Environment and experience
I’ve started reading Racing the Beam by Nick Monfort and Ian Bogost. The experience for me is akin to a reading about a JROTC officer reading about a Viking invasion — whatever problems you think you have are pretty inconsequential when you consider 2600 programmers had to manage what color a television’s electron gun was painting, right as it was tracing across the screen. But what has given me real food for thought is the introductory chapter, where the authors talk about how the environment in which game-playing takes place informs the design of these games.

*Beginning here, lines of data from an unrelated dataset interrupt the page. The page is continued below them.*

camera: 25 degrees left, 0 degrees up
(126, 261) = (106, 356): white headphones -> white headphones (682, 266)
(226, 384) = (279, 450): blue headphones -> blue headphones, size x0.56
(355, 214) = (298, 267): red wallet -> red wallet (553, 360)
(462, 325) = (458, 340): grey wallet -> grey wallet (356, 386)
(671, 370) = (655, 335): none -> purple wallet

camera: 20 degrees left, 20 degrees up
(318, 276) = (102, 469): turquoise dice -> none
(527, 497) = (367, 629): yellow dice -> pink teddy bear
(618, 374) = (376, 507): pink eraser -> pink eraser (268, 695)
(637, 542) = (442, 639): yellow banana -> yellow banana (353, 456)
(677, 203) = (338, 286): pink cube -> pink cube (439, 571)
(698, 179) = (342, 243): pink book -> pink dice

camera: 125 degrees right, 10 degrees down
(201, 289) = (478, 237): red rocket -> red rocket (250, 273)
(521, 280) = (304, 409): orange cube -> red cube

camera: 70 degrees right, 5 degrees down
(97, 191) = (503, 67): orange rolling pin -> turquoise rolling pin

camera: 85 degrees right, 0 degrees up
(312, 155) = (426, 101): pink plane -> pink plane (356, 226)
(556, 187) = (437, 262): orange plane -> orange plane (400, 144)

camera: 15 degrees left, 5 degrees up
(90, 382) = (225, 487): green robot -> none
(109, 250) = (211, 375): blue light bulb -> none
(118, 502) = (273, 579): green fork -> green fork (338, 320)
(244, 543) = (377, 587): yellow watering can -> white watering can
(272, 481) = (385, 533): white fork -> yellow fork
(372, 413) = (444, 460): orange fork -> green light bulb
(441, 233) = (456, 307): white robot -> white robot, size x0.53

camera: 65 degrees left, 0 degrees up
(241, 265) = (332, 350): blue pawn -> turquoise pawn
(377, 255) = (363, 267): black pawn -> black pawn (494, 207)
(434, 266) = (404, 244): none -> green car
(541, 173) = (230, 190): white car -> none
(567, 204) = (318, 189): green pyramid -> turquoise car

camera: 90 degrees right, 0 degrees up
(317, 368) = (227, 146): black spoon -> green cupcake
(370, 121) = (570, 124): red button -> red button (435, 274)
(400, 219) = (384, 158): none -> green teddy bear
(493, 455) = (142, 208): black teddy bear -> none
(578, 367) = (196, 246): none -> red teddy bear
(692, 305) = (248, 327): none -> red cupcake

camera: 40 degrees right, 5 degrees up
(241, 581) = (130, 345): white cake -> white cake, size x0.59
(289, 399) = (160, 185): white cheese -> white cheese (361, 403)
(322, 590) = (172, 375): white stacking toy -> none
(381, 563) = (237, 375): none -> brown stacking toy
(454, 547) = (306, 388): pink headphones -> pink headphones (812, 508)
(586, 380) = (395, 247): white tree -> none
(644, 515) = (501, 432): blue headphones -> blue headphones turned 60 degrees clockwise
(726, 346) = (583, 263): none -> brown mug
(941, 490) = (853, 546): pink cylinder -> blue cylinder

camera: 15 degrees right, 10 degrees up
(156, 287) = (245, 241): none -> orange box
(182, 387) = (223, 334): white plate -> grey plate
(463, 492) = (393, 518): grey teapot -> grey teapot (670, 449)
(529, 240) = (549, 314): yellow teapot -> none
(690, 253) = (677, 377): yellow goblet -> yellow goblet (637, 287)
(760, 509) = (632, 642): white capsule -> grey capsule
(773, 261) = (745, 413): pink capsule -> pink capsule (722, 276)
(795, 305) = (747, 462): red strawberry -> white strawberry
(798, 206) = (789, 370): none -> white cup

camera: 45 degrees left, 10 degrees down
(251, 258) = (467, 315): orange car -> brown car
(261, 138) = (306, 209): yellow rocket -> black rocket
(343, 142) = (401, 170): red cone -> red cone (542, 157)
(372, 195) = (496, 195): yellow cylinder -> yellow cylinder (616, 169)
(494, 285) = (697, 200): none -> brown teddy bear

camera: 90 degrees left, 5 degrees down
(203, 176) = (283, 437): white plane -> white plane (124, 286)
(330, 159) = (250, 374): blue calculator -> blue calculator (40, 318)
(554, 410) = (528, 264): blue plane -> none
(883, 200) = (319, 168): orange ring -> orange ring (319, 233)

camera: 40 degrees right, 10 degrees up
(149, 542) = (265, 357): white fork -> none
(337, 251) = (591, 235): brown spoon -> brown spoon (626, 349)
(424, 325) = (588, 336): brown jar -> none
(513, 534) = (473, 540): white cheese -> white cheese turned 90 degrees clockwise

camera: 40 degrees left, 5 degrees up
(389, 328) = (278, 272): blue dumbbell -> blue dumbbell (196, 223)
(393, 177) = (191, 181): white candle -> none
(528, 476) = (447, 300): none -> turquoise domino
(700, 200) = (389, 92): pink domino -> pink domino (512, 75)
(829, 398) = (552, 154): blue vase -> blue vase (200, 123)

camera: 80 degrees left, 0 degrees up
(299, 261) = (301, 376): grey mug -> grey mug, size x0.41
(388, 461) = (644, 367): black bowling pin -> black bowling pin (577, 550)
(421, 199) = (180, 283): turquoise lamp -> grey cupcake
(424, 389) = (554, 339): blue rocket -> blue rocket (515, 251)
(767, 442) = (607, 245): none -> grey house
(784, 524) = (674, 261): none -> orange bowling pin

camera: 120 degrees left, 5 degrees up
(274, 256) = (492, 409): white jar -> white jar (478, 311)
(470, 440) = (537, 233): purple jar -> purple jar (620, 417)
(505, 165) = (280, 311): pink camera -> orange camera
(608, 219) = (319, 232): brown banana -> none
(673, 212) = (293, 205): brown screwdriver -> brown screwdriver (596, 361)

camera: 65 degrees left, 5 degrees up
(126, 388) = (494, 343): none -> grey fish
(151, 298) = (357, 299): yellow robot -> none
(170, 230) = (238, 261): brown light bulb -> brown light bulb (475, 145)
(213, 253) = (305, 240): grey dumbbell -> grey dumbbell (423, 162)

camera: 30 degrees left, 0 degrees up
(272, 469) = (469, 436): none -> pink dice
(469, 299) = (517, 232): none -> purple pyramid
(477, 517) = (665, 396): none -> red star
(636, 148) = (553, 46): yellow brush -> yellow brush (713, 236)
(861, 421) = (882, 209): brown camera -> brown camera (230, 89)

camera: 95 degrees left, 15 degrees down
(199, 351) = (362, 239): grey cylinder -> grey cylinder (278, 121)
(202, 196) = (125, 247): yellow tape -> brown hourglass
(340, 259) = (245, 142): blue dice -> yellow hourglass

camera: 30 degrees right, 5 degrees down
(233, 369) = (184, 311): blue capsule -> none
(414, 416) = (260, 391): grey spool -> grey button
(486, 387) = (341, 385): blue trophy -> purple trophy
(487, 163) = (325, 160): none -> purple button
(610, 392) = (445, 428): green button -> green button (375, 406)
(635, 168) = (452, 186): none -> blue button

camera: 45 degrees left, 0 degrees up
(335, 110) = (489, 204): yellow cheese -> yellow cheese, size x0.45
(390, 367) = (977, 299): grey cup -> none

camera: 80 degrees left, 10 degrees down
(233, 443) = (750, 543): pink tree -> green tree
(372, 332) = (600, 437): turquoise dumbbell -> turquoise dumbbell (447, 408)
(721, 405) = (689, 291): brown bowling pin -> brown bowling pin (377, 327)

Pong was designed to be played in a bar, for example. First of all, children are prohibited from those spaces — which is strange considering how video games are now stereotyped as fodder for children. Secondly, bars have specific social functions; obviously their main purpose is just to let people chillax, but there’s also the meeting-new-people factor, and in particular the find-a-new-mate (in the American sense, not the British one) factor. Pong can only be played two-player so it requires some level of socialization between its players, and the simplicity of its design means that it can easily be played by two strangers.
Compare how modern online game services allow you to fine-tune exactly how much social engagement you have with strangers, so that if you never want to talk to a stranger (or, more realistically, your parents don’t want you to), you don’t have to. This is by necessity, certainly. But I remember going to a carnival when I was in fifth grade and staring up at a ride that was intensely frightening to me. I have a fear of heights and back then, I had almost zero experience with amusement park rides apart from tame Ferris wheels. With this ride, you had to climb into an enclosed car that was just wide enough for two people — so as I stared up at that mechanical beast in terrifed awe, a man came up to me with his daughter and asked if I would ride with her, since you couldn’t ride alone. I said no but I wish I had gone for it. The experience would have been strange and probably scary as hell, but it would have also been worth it. Shared, scary experiences unite strangers.
Anyway, this also made me consider the environment that Flash games inhabit. While technically this is anyone, anywhere — the promise of the Web, right? — I’m thinking right now that they’re meant to be played while you’re supposed to be doing something else. An office worker whiling away a lunch break, or maybe sneaking in some fun on a slow day. A college student bored with a lecture. When you play games on Kongregate, there’s always a chat panel on the side, and at least in my experience people are very rarely talking about the games they’re playing. They’re chatting each other up, cracking jokes, making fun of each other — having a bar-like experience, could I venture to say?
This thesis of mine doesn’t have a lot of evidence beyond the anecdotal, so feel free to tell me I’ve got it wrong in the comments, but tell me why, too.
The implications of it make sense to me, though. People are looking for Flash game experiences that can be completed in short bursts — for the office worker, not long enoughto induce feelings of guilt; for the student, not long enough to get busted by a teacher. The games have to run at low resolution in a browser window that can be hidden away from observers at a moment’s notice. Sound is nice but can’t be required. And a Flash game has to capture a player’s interest very rapidly; Flash game portals compete with each other based on the number of games they have on offer and the ease of which a visitor can navigate through them. That is, the bigger and more popular a portal, the easier it is for a player to find a game that’s better, or perhaps more immediately arresting, than your own. Don’t get me wrong — that’s good for players. But it’s also vicious because it works against quieter, slower-to-reveal-themselves games.
In a lot of ways it seems to be a throwback to the arcades of yore, where games competed via attract modes and players milled freely between them. And I love old arcade games. For a while, I only played stuff on MAME because I was burned out on 12-hour PS2 games. But this is a depressing thought for me now, because none of the characteristics above match the kinds of games that I want to design. I want to make a game that encourages players to engage with it for a long time. I want to immerse players in it the way a good book or movie does.
I feel at an impasse, though, because I also find a certain amount of annoyance in downloadable games. Before I decide whether I actually want to play a game, I have to download it, unzip it (first checking to see if the author decided to put all the files into an enclosing folder or not), maybe even run a config application. Let’s not even talk about games that require an installer. I know exactly why Digital needed one but it still annoyed me, because I knew I’d have to go through the same hassle to uninstall it. Small annoyances indeed, but browser games have none of that friction.
It is actually really simple to package a Flash game as a downloadable one. Star Guard did it and very few people ever cared that it was made in Flash, so I think the technical obstacles are low. What I’m still mulling over is whether it’s worth the tradeoff.